Retrospetiva MFA, Retrospetiva Kamal Aljafari e Director’s Cut
It’s a Long Way From Amphioxus | An Unusual Summer
duração total da projeção: 96 min
legendados em inglês e eletronicamente em português | M/12
Kamal Aljafari

Com a presença do realizador
IT’S A LONG WAY FROM AMPHIOXUS
de Kamal Aljafari
Alemanha, 2019 – 16 min

AN UNUSUAL SUMMER
de Kamal Aljafari
Palestina, Alemanha, 2020 – 80 min

O pai de Kamal Aljafari instalou, em 2006, uma câmara virada para a rua de forma a conseguir apanhar quem lhe estaria sempre a danificar o carro. Nessa tentativa, filma o bairro todo, as idas e vindas dos vizinhos, as dinâmicas mundanas em sociedade.

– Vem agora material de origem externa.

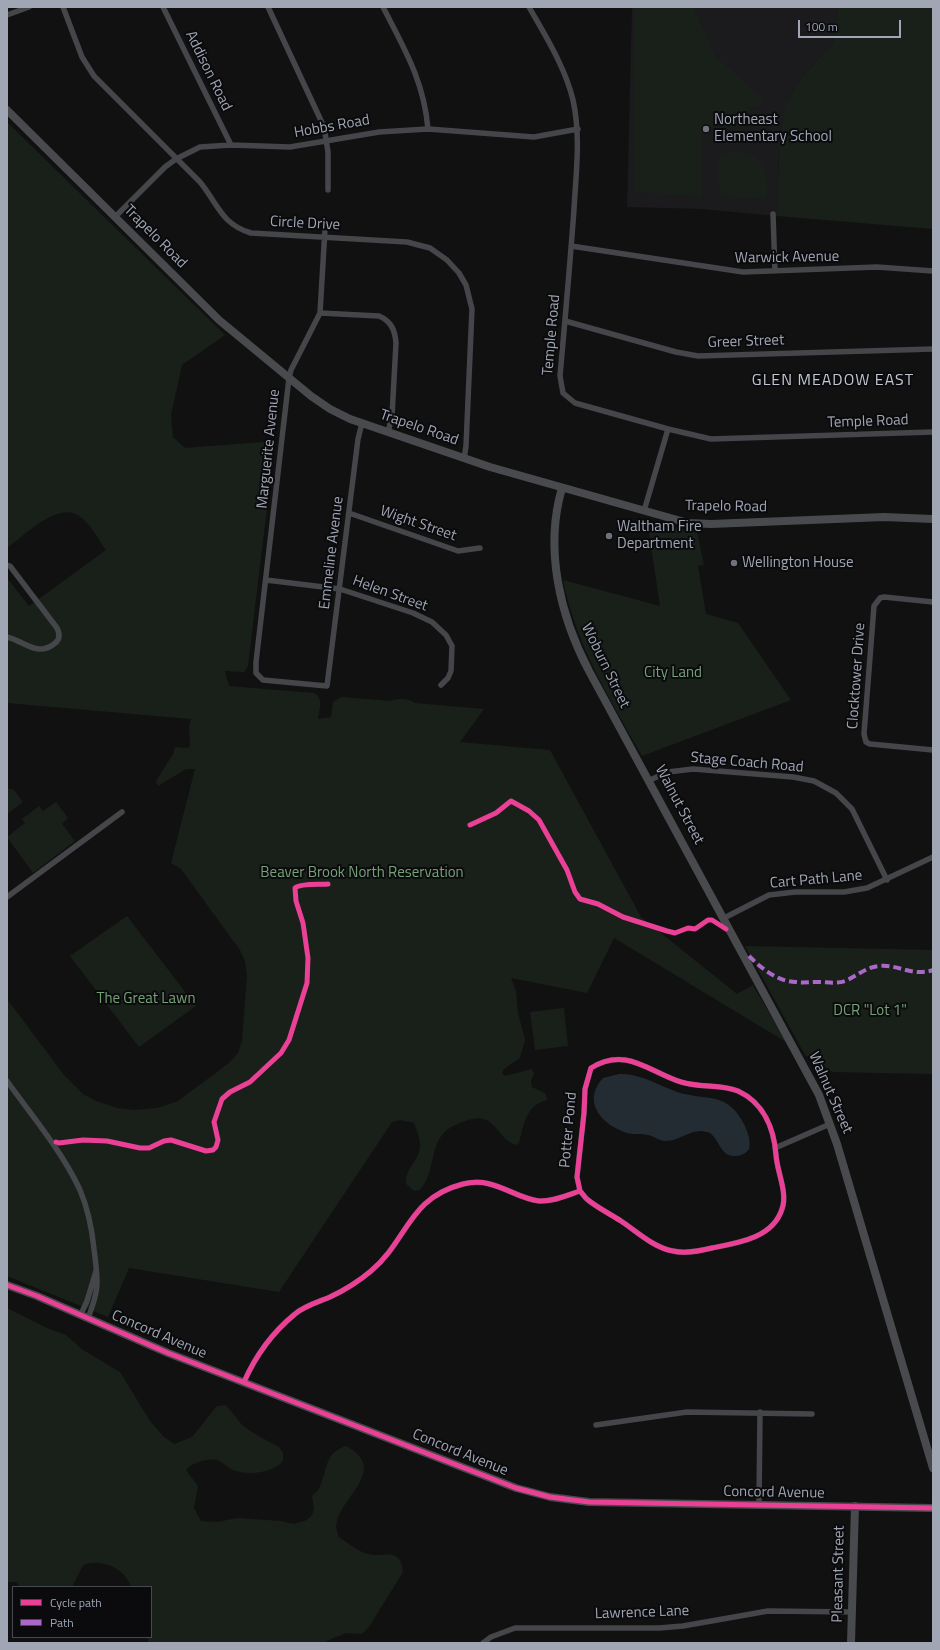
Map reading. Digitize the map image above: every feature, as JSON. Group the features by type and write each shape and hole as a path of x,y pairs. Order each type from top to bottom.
{"main road":[{"name":"Trapelo Road","path":"7,110 219,320 289,378 330,409 362,423 464,459 644,512 700,524 891,517 933,518"},
{"name":"Woburn Street","path":"562,488 558,508 555,548 557,576 564,609 585,664 636,756"},
{"name":"Walnut Street","path":"636,756 811,1079 830,1124 838,1146 933,1468"},
{"name":"Concord Avenue","path":"7,1285 84,1316 168,1353 516,1488 550,1497 602,1502 933,1508"},
{"name":"Pleasant Street","path":"851,1643 855,1506"}],"street":[{"path":"7,15 29,7"},
{"name":"Circle Drive","path":"63,7 82,57 94,76 208,192 221,213 233,226 251,233 383,240 420,244 440,254 459,273 466,284 472,309 466,446 464,459"},
{"name":"Addison Road","path":"164,7 231,145"},
{"path":"268,7 320,116 327,139 328,190"},
{"path":"383,7 402,43 418,79 424,97 428,129"},
{"name":"Temple Road","path":"529,7 558,60 566,78 573,99 578,129 571,246 560,376 560,385 567,398 584,406 668,430 696,437 725,440 933,432"},
{"name":"Hobbs Road","path":"115,217 156,175 176,159 200,147 231,145 290,147 327,139 379,132 428,129 459,130 534,137 578,129"},
{"path":"772,214 775,271"},
{"name":"Marguerite Avenue","path":"326,228 320,313 291,370 289,378 256,662 256,673 258,678 268,681 327,686"},
{"name":"Warwick Avenue","path":"571,246 728,271 775,271 877,267 933,271"},
{"path":"320,313 379,316 387,321 395,332 396,343 392,416 388,432"},
{"name":"Greer Street","path":"565,321 676,352 698,356 933,349"},
{"name":"Emmeline Avenue","path":"327,686 358,439 362,423"},
{"path":"644,512 668,430"},
{"name":"Wight Street","path":"349,513 458,551 480,548"},
{"path":"7,565 15,572 57,628 59,633 59,639 56,643 45,649 38,650 30,648 8,637"},
{"name":"Helen Street","path":"266,580 340,589 413,613 439,626 452,646 453,660 448,678 441,685"},
{"name":"Clocktower Drive","path":"933,602 884,597 876,601 874,606 864,734 866,742 870,744 933,750"},
{"name":"Stage Coach Road","path":"650,780 668,772 693,770 793,777 814,781 836,793 852,809 887,880"},
{"path":"7,897 122,812"},
{"name":"Cart Path Lane","path":"724,918 758,899 769,895 795,892 844,892 867,888 887,880 933,857"},
{"name":"Potter Pond","path":"615,1059 629,1060 683,1083 738,1091 757,1104 767,1118 775,1148 783,1195 783,1208 776,1221 757,1235 744,1241 701,1250 672,1251 644,1236 594,1205 586,1199 580,1191 577,1177 585,1089 591,1068 599,1063 615,1059"},
{"path":"7,1081 65,1162 80,1191 90,1221 98,1290 84,1316"},
{"path":"775,1148 830,1124"},
{"path":"244,1382 250,1368 266,1344 295,1314 352,1286 372,1270 393,1246 422,1206 432,1197 447,1188 466,1183 485,1183 506,1188 540,1201 558,1199 580,1191"},
{"path":"596,1425 687,1412 812,1414"},
{"path":"759,1504 760,1412"},
{"name":"Lawrence Lane","path":"483,1643 491,1637 514,1628 659,1628 683,1626 768,1611 852,1612"}],"shaded area":[{"name":"Northeast Elementary School","path":"632,7 838,7 833,43 804,75 779,152 777,216 701,209 627,207"},
{"path":"619,1074 642,1077 677,1092 716,1099 724,1102 738,1115 745,1126 748,1134 749,1149 742,1155 731,1156 723,1151 710,1133 703,1131 697,1131 670,1141 666,1141 643,1134 630,1134 618,1129 597,1112 594,1104 594,1096 597,1087 603,1078"}],"green space":[{"path":"635,7 697,7 694,9 716,57 762,98 762,104 748,109 744,113 747,123 746,127 702,126 702,196 633,192"},
{"path":"838,7 933,7 933,229 777,216 779,152 785,106 804,75 833,43"},
{"name":"Beaver Brook North Reservation","path":"7,122 225,335 182,365 171,415 173,437 185,448 275,441 248,666 244,672 225,671 229,686 314,693 320,701 318,719 331,717 333,702 341,697 391,701 403,699 410,700 415,703 484,709 460,742 550,750 641,917 737,994 753,985 786,1042 614,938 587,993 511,978 516,991 518,1013 525,1040 520,1058 504,1069 502,1073 505,1076 532,1069 534,1074 531,1081 532,1087 546,1094 547,1100 534,1106 530,1111 527,1116 519,1143 516,1145 511,1143 492,1124 480,1118 469,1120 449,1128 437,1144 426,1182 420,1190 414,1191 406,1184 406,1178 419,1152 420,1141 414,1123 400,1120 392,1122 279,1292 129,1268 108,1317 7,1276 7,999 64,1075 83,1094 96,1101 117,1108 134,1110 157,1108 178,1101 229,1063 238,1053 242,1041 247,975 245,961 240,950 181,869 171,863 195,769 186,769 158,786 156,781 173,754 175,747 188,748 190,746 189,727 191,719 7,703 7,578 29,606 106,550 87,523 79,516 71,513 61,513 51,516 7,548"},
{"path":"732,151 747,153 758,160 767,179 768,186 766,199 735,198 721,193 719,189 718,169 721,155"},
{"name":"City Land","path":"647,520 690,532 697,532 704,565 698,566 706,614 738,623 791,700 642,756 606,692 585,649 576,627 563,580 660,606"},
{"path":"7,788 14,790 23,802 7,814"},
{"path":"56,802 68,818 62,824 75,841 33,873 7,837 25,823 22,819 39,806 43,811"},
{"name":"The Great Lawn","path":"127,916 196,1006 139,1047 70,956"},
{"name":"DCR \"Lot 1\"","path":"745,946 933,950 933,1074 832,1072 805,1055"},
{"path":"564,1008 568,1046 535,1050 530,1012"},
{"path":"7,1308 47,1328 66,1335 83,1350 120,1372 150,1421 164,1437 174,1444 192,1437 217,1406 226,1405 243,1426 279,1447 283,1453 283,1461 279,1465 267,1471 253,1473 239,1472 217,1460 200,1462 188,1467 186,1470 198,1486 194,1508 201,1521 217,1522 237,1518 281,1521 294,1524 307,1520 312,1515 314,1509 312,1496 317,1491 323,1480 330,1457 339,1449 346,1446 358,1454 363,1463 363,1473 360,1482 341,1511 336,1523 338,1535 358,1550 365,1553 371,1555 389,1555 398,1558 403,1572 369,1627 362,1634 346,1633 322,1643 148,1643 148,1638 152,1638 152,1586 131,1586 124,1575 112,1566 105,1564 90,1563 83,1565 72,1586 19,1586 16,1582 7,1582"}],"marked path":[{"path":"749,956 770,974 783,980 799,982 842,982 870,968 879,966 919,972 933,970"}],"cycle path":[{"path":"470,825 496,813 511,801 529,811 539,820 567,870 575,892 580,899 598,904 623,917 675,933 688,928 695,929 708,920 712,920 726,929"},
{"path":"56,1142 59,1143 83,1140 107,1141 140,1148 149,1148 164,1141 171,1140 206,1151 213,1150 216,1147 218,1140 214,1122 222,1099 230,1092 250,1082 281,1053 289,1040 307,983 308,958 303,923 296,901 295,888 306,885 328,884"},
{"path":"244,1382 265,1345 287,1321 311,1304 341,1292 371,1271 383,1259 419,1210 431,1199 445,1190 474,1182 484,1183 494,1185 521,1196 539,1201 560,1198 580,1191 577,1177 585,1089 591,1068 604,1062 626,1060 648,1067 669,1078 688,1084 738,1091 755,1102 766,1118 773,1136 783,1189 784,1203 777,1219 771,1227 753,1238 703,1250 678,1252 652,1243 592,1203 580,1191"},
{"path":"7,1285 37,1296 168,1353 516,1488 550,1497 589,1502 933,1508"}],"place":[{"name":"Northeast Elementary School","path":"706,129"},
{"name":"Waltham Fire Department","path":"609,536"},
{"name":"Wellington House","path":"734,563"}],"district":[{"name":"GLEN MEADOW EAST","path":"833,381"}]}
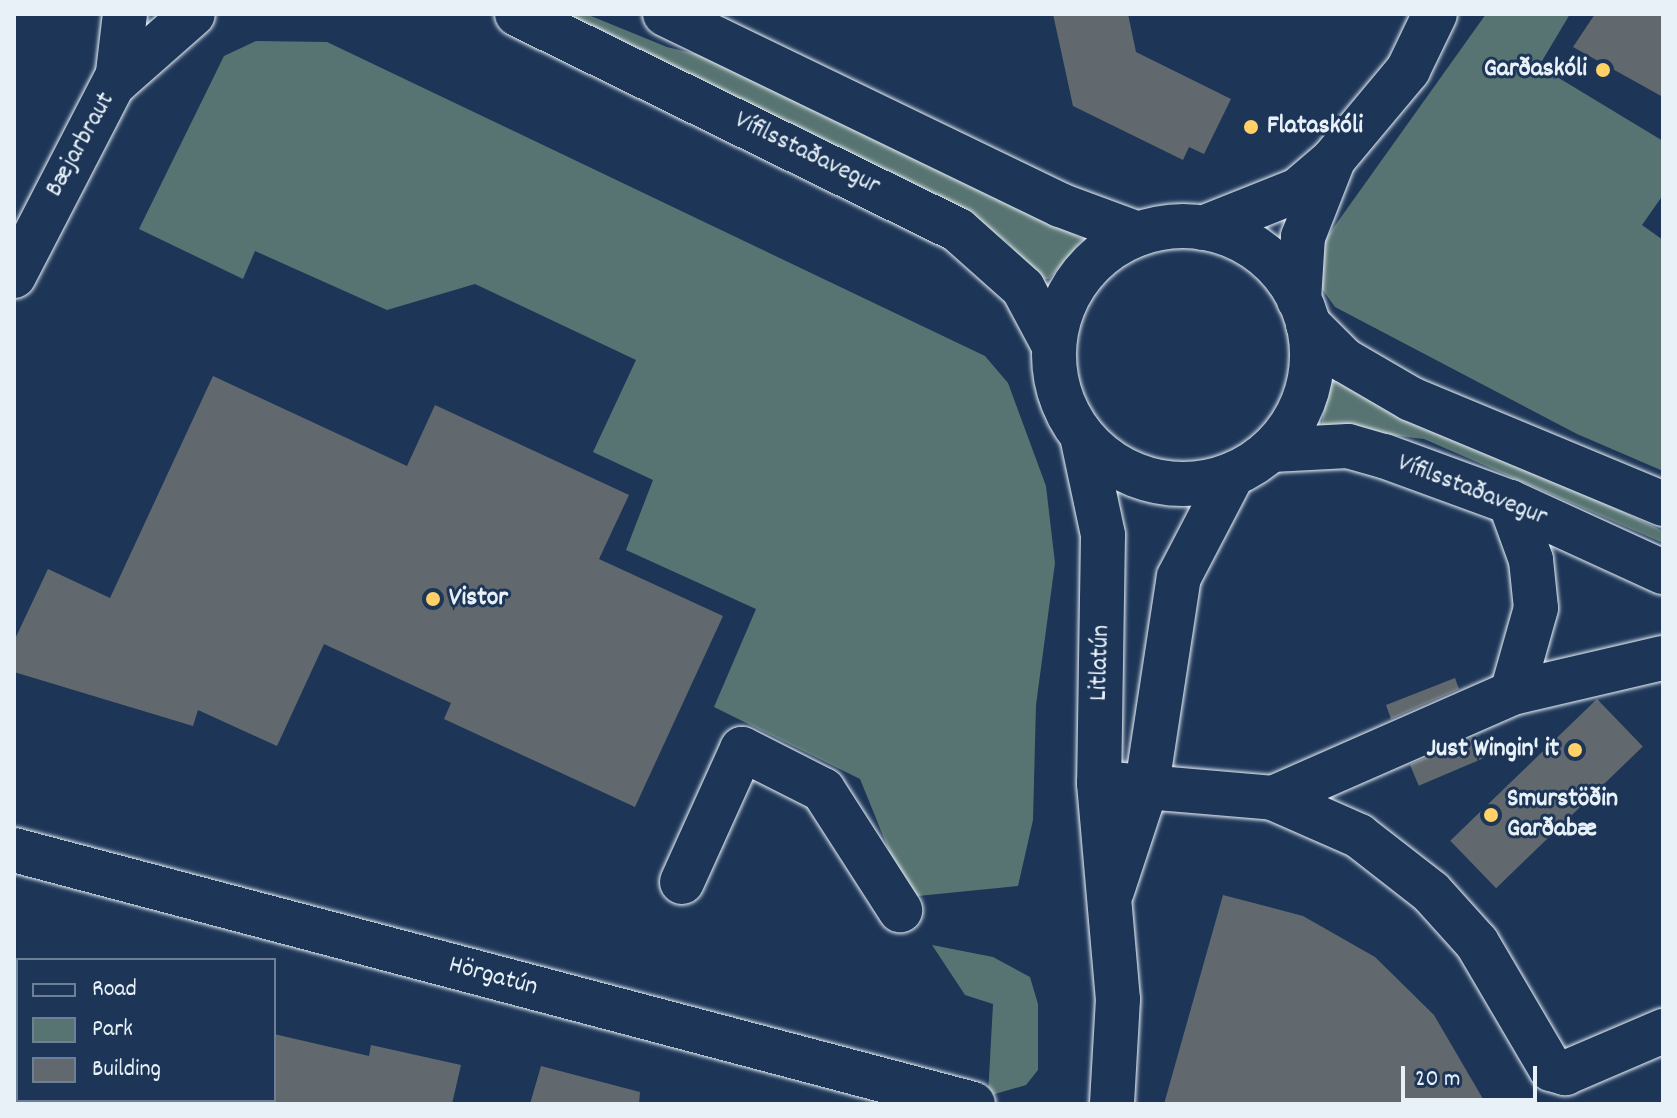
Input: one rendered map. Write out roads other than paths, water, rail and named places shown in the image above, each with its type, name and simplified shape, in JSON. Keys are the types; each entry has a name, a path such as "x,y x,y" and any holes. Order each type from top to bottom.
{"main road":[{"path":"117,81 125,14"},
{"name":"Bæjarbraut","path":"14,276 117,81 146,14"},
{"path":"117,81 193,14"},
{"name":"Vífilsstaðavegur","path":"517,14 958,230 1023,288 1054,346 1065,409 1082,436 1112,464 1150,480 1192,485 1232,475 1272,450 1307,392 1304,312"},
{"path":"665,14 1060,205 1138,234 1203,228 1286,196 1332,161 1408,70 1435,14"},
{"path":"1304,312 1303,237 1332,161"},
{"path":"1203,228 1260,252 1344,360 1411,399 1663,504"},
{"path":"1054,346 1080,278 1138,234"},
{"name":"Litlatún","path":"1082,436 1103,535 1099,783 1100,840 1112,891 1118,999 1112,1104"},
{"name":"Vífilsstaðavegur","path":"1272,450 1348,446 1510,502 1663,572"},
{"name":"Litlatún","path":"1112,891 1147,785 1179,577 1232,475"},
{"path":"1510,502 1531,560 1536,608 1512,693"},
{"path":"1273,798 1512,693 1663,658"},
{"path":"682,882 742,749 823,790 900,910"},
{"path":"1099,783 1273,798 1359,836 1431,892 1477,943 1551,1069 1565,1073 1663,1031"},
{"name":"Hörgatún","path":"14,850 973,1104"}],"place":[{"name":"Garðaskóli","path":"1603,70"},
{"name":"Flataskóli","path":"1251,127"},
{"name":"Vistor","path":"433,599"},
{"name":"Just Wingin' it","path":"1575,750"},
{"name":"Smurstöðin Garðabæ","path":"1491,815"}]}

Depois da morte do pai, o realizador constrói em AN UNUSUAL SUMMER uma narrativa através destas imagens captadas, ilustrando, narrando e contextualizando a vida em Ramla, um distrito palestiniano em Israel apelidado de “gueto”. Em IT’S A LONG WAY FROM AMPHIOXUS, filmado nas salas de espera de instituições de imigração de Berlim, tudo é reduzido a algo estéril e sem empatia pela desumanizante burocracia, tornando pessoas números e histórias de vida em meros dados estatísticos.